Dataset excerpts START
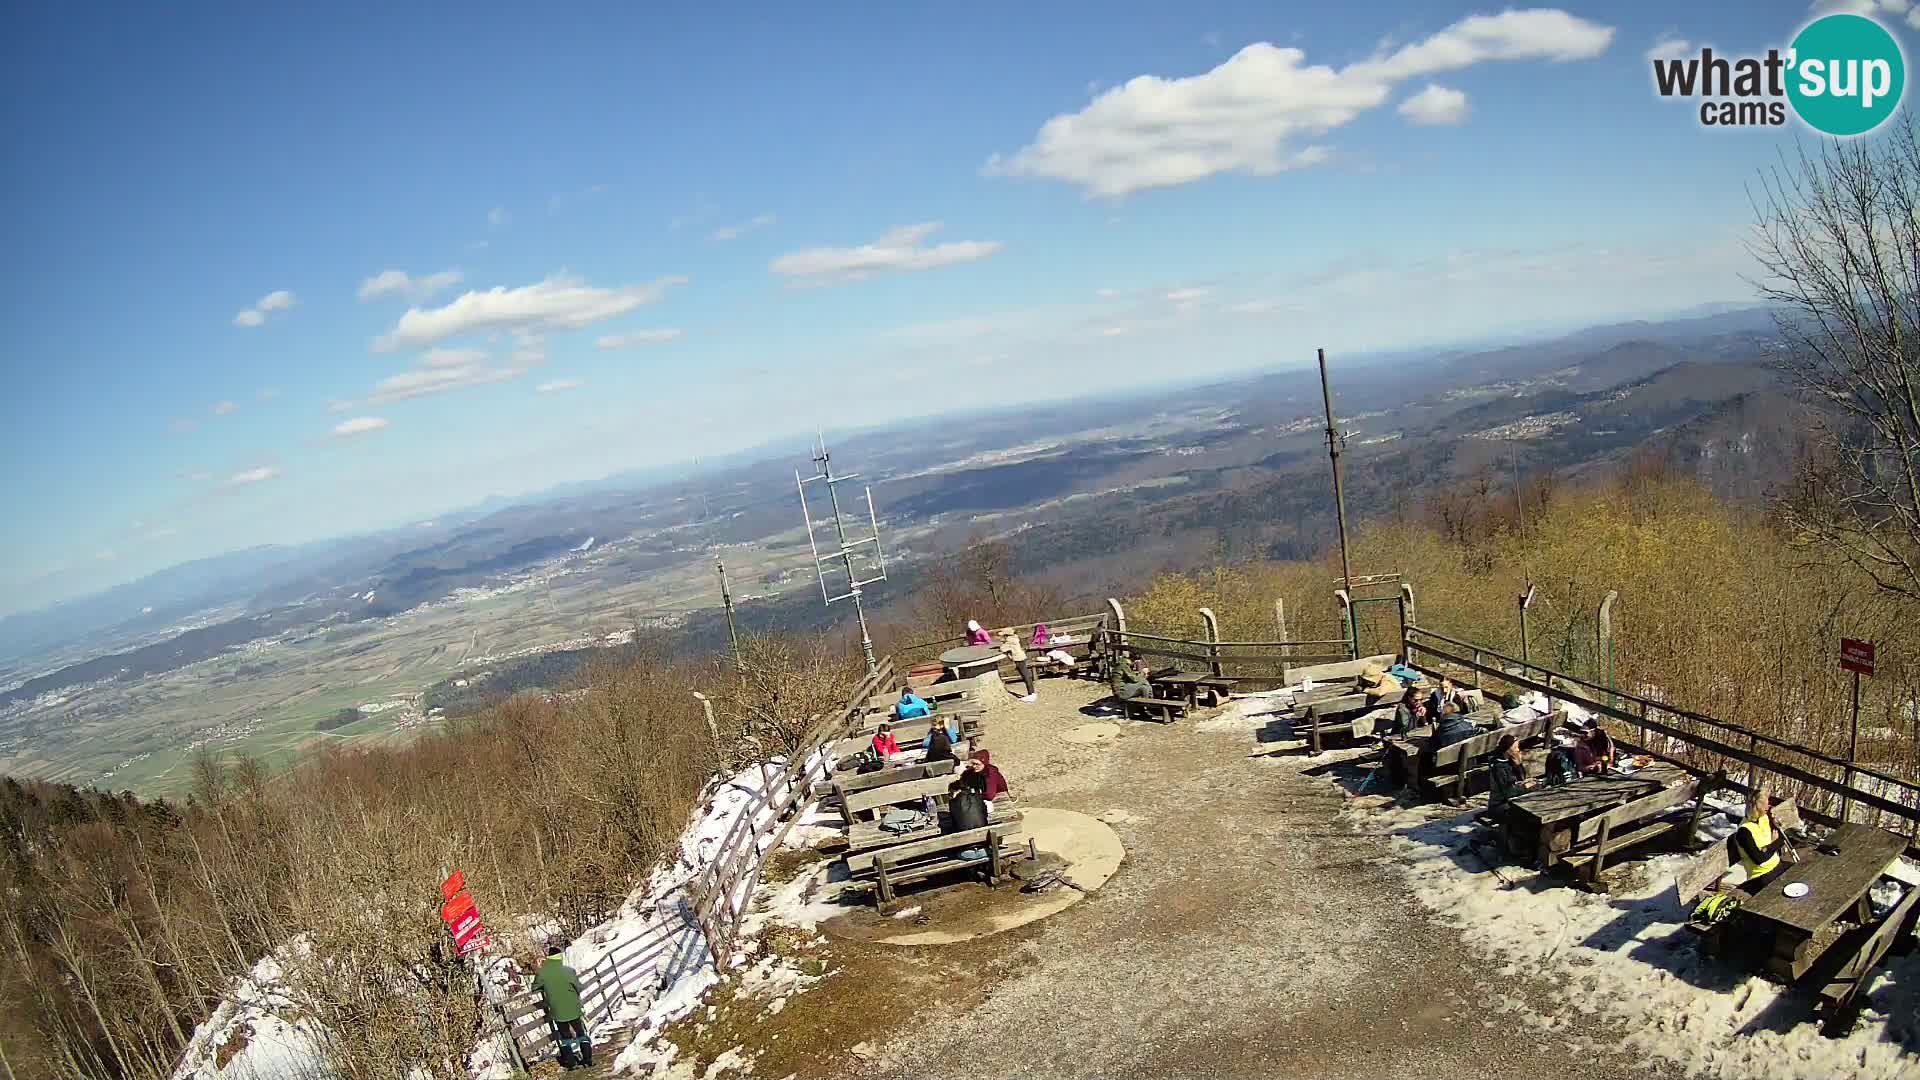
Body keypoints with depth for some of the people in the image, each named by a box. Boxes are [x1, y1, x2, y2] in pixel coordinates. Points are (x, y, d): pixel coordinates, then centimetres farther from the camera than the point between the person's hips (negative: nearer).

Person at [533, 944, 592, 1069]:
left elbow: (535, 988, 1)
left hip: (557, 1012, 1)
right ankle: (588, 1060, 18)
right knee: (581, 1034, 16)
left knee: (565, 1036, 18)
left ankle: (571, 1063, 21)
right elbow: (578, 988, -5)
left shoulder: (542, 973, -14)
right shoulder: (569, 971, -16)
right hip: (574, 1010, -1)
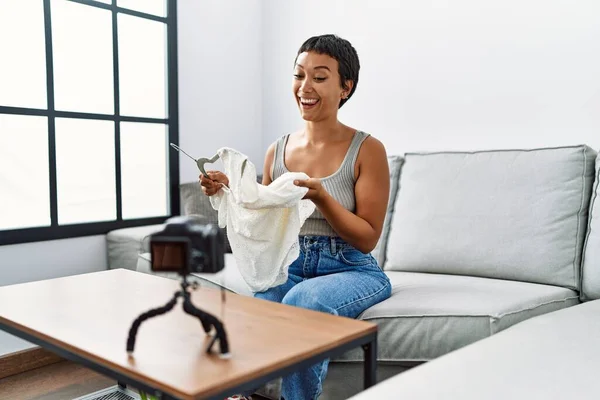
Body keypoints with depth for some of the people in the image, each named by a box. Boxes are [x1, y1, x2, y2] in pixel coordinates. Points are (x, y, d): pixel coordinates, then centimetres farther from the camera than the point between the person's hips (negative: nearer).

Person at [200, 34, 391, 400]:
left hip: (351, 271, -2)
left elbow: (367, 239, -6)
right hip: (290, 269, 2)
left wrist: (320, 196, -22)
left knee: (304, 300, -34)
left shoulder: (367, 150, -5)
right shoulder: (277, 151, 7)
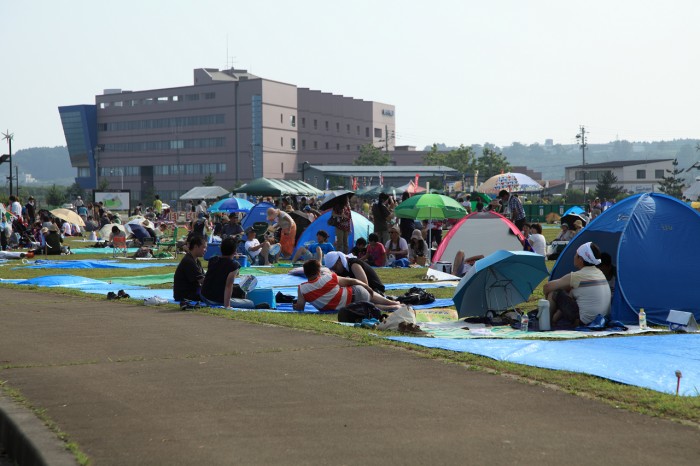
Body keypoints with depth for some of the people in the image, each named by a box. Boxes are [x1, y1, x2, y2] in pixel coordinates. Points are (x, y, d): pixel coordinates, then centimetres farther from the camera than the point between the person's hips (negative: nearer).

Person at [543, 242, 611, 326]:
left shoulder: (577, 276, -13)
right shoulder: (600, 273, 10)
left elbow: (547, 287, -2)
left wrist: (548, 299, 20)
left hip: (584, 322, -8)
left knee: (554, 293, 3)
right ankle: (555, 319, 27)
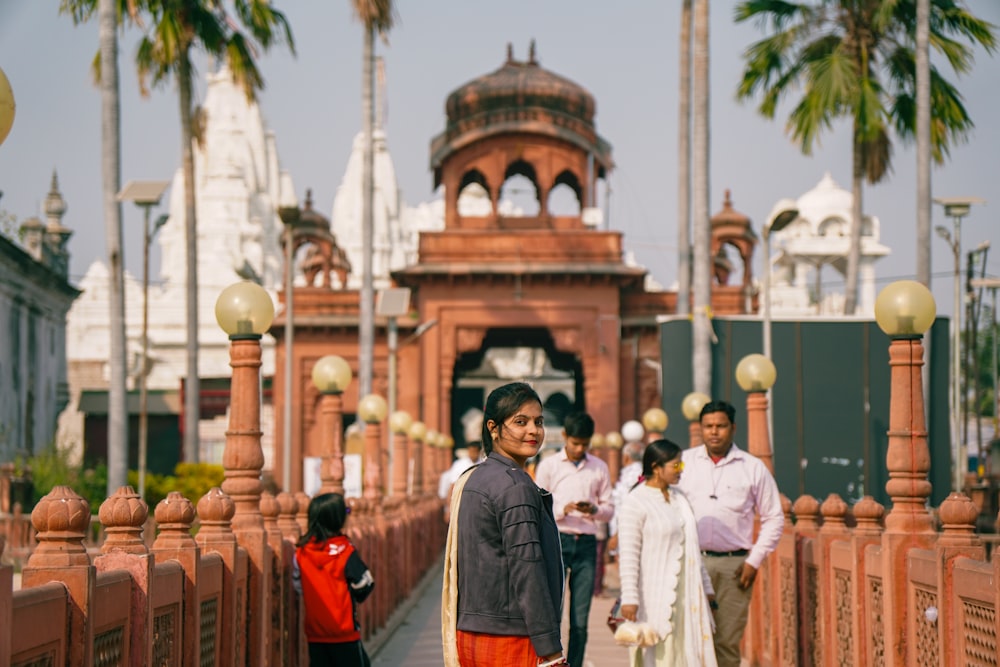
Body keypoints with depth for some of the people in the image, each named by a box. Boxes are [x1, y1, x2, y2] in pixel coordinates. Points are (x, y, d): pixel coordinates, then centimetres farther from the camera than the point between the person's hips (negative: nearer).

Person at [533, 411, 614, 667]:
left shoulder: (599, 468, 11)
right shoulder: (548, 466, 4)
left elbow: (609, 508, 12)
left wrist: (594, 510, -10)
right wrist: (564, 509, -16)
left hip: (586, 543, 2)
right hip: (556, 541, -2)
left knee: (580, 621, 0)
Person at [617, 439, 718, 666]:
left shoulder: (678, 498, 14)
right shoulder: (634, 502, -10)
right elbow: (628, 555, -14)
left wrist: (705, 586, 19)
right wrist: (629, 598, -19)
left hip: (685, 593, 7)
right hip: (654, 594, -7)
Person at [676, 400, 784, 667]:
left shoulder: (753, 468, 7)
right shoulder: (684, 462, 8)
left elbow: (774, 518, 10)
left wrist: (754, 561, 1)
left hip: (733, 565, 0)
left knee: (727, 642, 0)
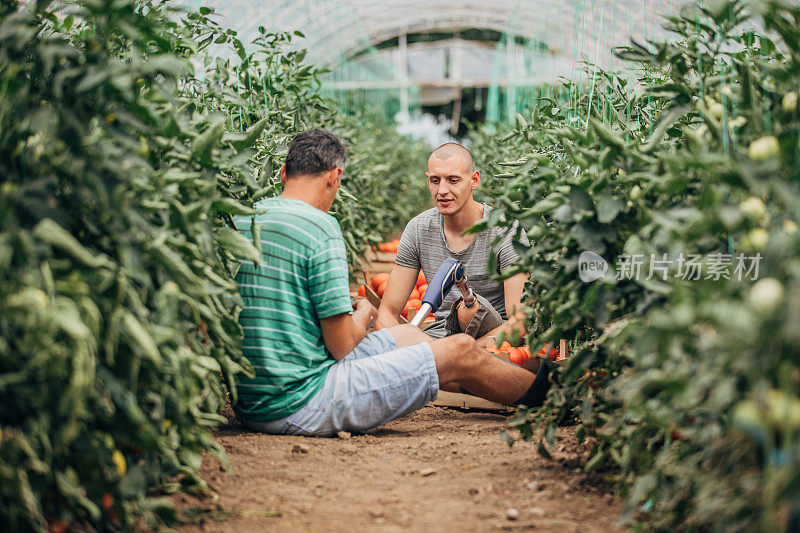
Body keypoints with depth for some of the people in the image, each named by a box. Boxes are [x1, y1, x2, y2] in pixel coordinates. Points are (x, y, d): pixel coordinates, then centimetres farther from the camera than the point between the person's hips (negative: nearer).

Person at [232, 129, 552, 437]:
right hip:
Dataset excerpts END
Work instructions
Reproduce the listing above word for word, omitting the pictures.

Solution for this task
Body keypoints with depth for some of the people in the image, each named by a box. Boxes are [x1, y1, x2, y2] in pixel coordinates. Points are (x, y, d): pixel coordinates, then centimetres farther from the camera than the point between the person's hips (negative: nearer).

Person at [533, 944, 592, 1069]:
left elbow: (535, 988, 1)
left hip: (557, 1012, 1)
right ankle: (588, 1060, 18)
right knee: (581, 1034, 16)
left knee: (565, 1036, 18)
left ankle: (571, 1063, 21)
right elbow: (578, 988, -5)
left shoulder: (542, 973, -14)
right shoulder: (569, 971, -16)
right hip: (574, 1010, -1)
Body keypoints with depth for some of the people in the image, each named by a box. Boxes are [x1, y1, x2, y2] in pixel coordinates. Points are (x, y, d): pixel coordinates, then centimetres farther from the camera than the point between the person's hips (negative: nearer).

Person at [200, 34, 391, 400]:
left hip: (351, 271, -2)
left elbow: (367, 239, -6)
right hip: (290, 269, 2)
left wrist: (320, 196, -22)
left knee: (304, 300, -34)
left shoulder: (367, 150, -5)
right shoulder: (277, 151, 7)
Body keypoints with depth for some of the people in the image, each named by a box. Boxes are [x1, y1, x2, y2] in pixel coordinates. Points are (x, y, d): pixel coordinates, then centimetres farther from the camera than the point between the person's hips (negative: nearer).

Person at [543, 242, 611, 326]:
left shoulder: (577, 276, -13)
right shoulder: (600, 273, 10)
left elbow: (547, 287, -2)
left wrist: (548, 299, 20)
left hip: (584, 322, -8)
left knee: (554, 293, 3)
right ankle: (555, 319, 27)
Body keypoints with depth for some of the people in the image, each named by a box. Boxes are [x1, y1, x2, y2] in pixel coordinates. Points are (x, y, d): pixel coordinates, then centimetres farther from the camera than the point between the person's hips (negative: nearer).

Person at [533, 411, 614, 667]:
left shoulder: (599, 468, 11)
right shoulder: (548, 466, 4)
left elbow: (609, 508, 12)
left wrist: (594, 510, -10)
right wrist: (564, 509, -16)
left hip: (586, 543, 2)
right hip: (556, 541, -2)
left knee: (580, 621, 0)
Person at [617, 439, 718, 666]:
left shoulder: (678, 498, 14)
right shoulder: (634, 502, -10)
right elbow: (628, 555, -14)
left wrist: (705, 586, 19)
right wrist: (629, 598, -19)
left hip: (685, 593, 7)
right hip: (654, 594, -7)
Person at [676, 400, 784, 667]:
left shoulder: (753, 468, 7)
right shoulder: (684, 462, 8)
left elbow: (774, 518, 10)
left wrist: (754, 561, 1)
left hip: (733, 565, 0)
left knee: (727, 642, 0)
Body keypoints with depth for some of the people in the image, each named by a box. Boxes are [x1, y1, x2, y2] in pixel coordinates. Points are (x, y, d): pixel coordinates, then centimetres farther from the camera than the point between the person's hips (negative: nearer).

Person at [232, 129, 552, 437]:
right hip:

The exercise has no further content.